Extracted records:
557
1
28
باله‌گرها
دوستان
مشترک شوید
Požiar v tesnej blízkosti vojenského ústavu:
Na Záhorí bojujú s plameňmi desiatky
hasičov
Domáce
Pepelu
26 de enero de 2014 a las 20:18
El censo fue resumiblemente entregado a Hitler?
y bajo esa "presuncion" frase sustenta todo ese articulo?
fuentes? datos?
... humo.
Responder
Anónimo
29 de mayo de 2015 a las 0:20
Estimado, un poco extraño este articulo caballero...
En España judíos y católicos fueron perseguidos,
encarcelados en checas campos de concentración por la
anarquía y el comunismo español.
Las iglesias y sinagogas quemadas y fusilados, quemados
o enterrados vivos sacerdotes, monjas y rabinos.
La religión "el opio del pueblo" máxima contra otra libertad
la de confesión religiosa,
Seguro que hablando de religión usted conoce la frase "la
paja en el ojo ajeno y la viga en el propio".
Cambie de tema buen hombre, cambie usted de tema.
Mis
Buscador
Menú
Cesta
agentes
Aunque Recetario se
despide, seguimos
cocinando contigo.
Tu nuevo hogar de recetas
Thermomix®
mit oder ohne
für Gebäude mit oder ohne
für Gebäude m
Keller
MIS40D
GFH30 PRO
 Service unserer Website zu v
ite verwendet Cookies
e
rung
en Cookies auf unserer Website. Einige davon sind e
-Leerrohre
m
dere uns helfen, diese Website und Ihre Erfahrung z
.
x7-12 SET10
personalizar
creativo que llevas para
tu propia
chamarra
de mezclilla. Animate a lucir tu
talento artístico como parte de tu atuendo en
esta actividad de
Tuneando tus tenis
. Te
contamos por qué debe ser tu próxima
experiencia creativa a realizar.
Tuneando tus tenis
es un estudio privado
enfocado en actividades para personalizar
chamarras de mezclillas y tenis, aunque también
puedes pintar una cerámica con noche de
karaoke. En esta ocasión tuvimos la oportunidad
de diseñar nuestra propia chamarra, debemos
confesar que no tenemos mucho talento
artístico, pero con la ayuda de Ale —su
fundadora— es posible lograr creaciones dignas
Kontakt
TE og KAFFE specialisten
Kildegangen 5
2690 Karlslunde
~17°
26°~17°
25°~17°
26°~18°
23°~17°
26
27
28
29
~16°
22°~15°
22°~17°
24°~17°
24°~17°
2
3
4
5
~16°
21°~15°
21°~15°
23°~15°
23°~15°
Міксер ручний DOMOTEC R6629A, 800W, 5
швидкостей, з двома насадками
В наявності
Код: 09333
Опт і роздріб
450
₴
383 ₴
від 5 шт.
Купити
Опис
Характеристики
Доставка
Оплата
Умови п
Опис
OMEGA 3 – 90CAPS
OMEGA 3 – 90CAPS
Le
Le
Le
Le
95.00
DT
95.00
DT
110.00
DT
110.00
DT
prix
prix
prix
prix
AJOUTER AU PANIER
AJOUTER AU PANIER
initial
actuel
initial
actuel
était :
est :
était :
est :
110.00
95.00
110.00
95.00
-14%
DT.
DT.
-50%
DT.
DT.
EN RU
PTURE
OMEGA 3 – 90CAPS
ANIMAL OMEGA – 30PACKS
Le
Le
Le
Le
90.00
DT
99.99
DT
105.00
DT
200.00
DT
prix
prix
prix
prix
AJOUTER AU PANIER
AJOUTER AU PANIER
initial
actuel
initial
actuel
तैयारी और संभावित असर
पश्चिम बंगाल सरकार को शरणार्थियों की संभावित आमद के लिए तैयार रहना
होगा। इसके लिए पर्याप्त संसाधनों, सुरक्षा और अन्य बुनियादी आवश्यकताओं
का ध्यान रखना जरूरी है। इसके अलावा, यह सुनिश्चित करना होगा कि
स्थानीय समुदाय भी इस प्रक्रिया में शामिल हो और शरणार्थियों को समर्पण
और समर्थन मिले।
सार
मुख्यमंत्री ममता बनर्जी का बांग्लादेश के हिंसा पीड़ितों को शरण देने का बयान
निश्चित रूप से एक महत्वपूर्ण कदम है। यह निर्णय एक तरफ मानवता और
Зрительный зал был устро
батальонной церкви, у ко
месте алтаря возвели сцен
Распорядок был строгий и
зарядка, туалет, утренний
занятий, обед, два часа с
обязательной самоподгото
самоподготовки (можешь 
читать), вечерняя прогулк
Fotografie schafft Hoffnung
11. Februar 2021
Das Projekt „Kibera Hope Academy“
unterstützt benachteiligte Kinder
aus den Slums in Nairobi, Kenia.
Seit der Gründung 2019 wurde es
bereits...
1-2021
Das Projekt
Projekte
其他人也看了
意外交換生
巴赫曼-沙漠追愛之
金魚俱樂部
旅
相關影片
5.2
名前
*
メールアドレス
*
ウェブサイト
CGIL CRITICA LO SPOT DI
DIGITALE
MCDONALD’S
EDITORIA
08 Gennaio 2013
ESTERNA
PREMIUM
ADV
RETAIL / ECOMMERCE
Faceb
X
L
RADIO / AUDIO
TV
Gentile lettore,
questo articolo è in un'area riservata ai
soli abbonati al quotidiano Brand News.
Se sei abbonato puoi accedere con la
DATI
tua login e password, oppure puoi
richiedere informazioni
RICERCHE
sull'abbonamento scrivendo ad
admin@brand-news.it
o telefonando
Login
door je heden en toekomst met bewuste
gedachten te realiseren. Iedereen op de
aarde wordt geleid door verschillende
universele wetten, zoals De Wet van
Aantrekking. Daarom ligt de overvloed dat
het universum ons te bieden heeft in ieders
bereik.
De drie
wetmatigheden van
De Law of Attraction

WORK ITEM: Reproduce, word for word, every line starting at the line that contains "месте алтаря возвели сцен" and ending with the final line of the entries.

WRITTEN SOLUTION:
месте алтаря возвели сцен
Распорядок был строгий и
зарядка, туалет, утренний
занятий, обед, два часа с
обязательной самоподгото
самоподготовки (можешь 
читать), вечерняя прогулк
Fotografie schafft Hoffnung
11. Februar 2021
Das Projekt „Kibera Hope Academy“
unterstützt benachteiligte Kinder
aus den Slums in Nairobi, Kenia.
Seit der Gründung 2019 wurde es
bereits...
1-2021
Das Projekt
Projekte
其他人也看了
意外交換生
巴赫曼-沙漠追愛之
金魚俱樂部
旅
相關影片
5.2
名前
*
メールアドレス
*
ウェブサイト
CGIL CRITICA LO SPOT DI
DIGITALE
MCDONALD’S
EDITORIA
08 Gennaio 2013
ESTERNA
PREMIUM
ADV
RETAIL / ECOMMERCE
Faceb
X
L
RADIO / AUDIO
TV
Gentile lettore,
questo articolo è in un'area riservata ai
soli abbonati al quotidiano Brand News.
Se sei abbonato puoi accedere con la
DATI
tua login e password, oppure puoi
richiedere informazioni
RICERCHE
sull'abbonamento scrivendo ad
admin@brand-news.it
o telefonando
Login
door je heden en toekomst met bewuste
gedachten te realiseren. Iedereen op de
aarde wordt geleid door verschillende
universele wetten, zoals De Wet van
Aantrekking. Daarom ligt de overvloed dat
het universum ons te bieden heeft in ieders
bereik.
De drie
wetmatigheden van
De Law of Attraction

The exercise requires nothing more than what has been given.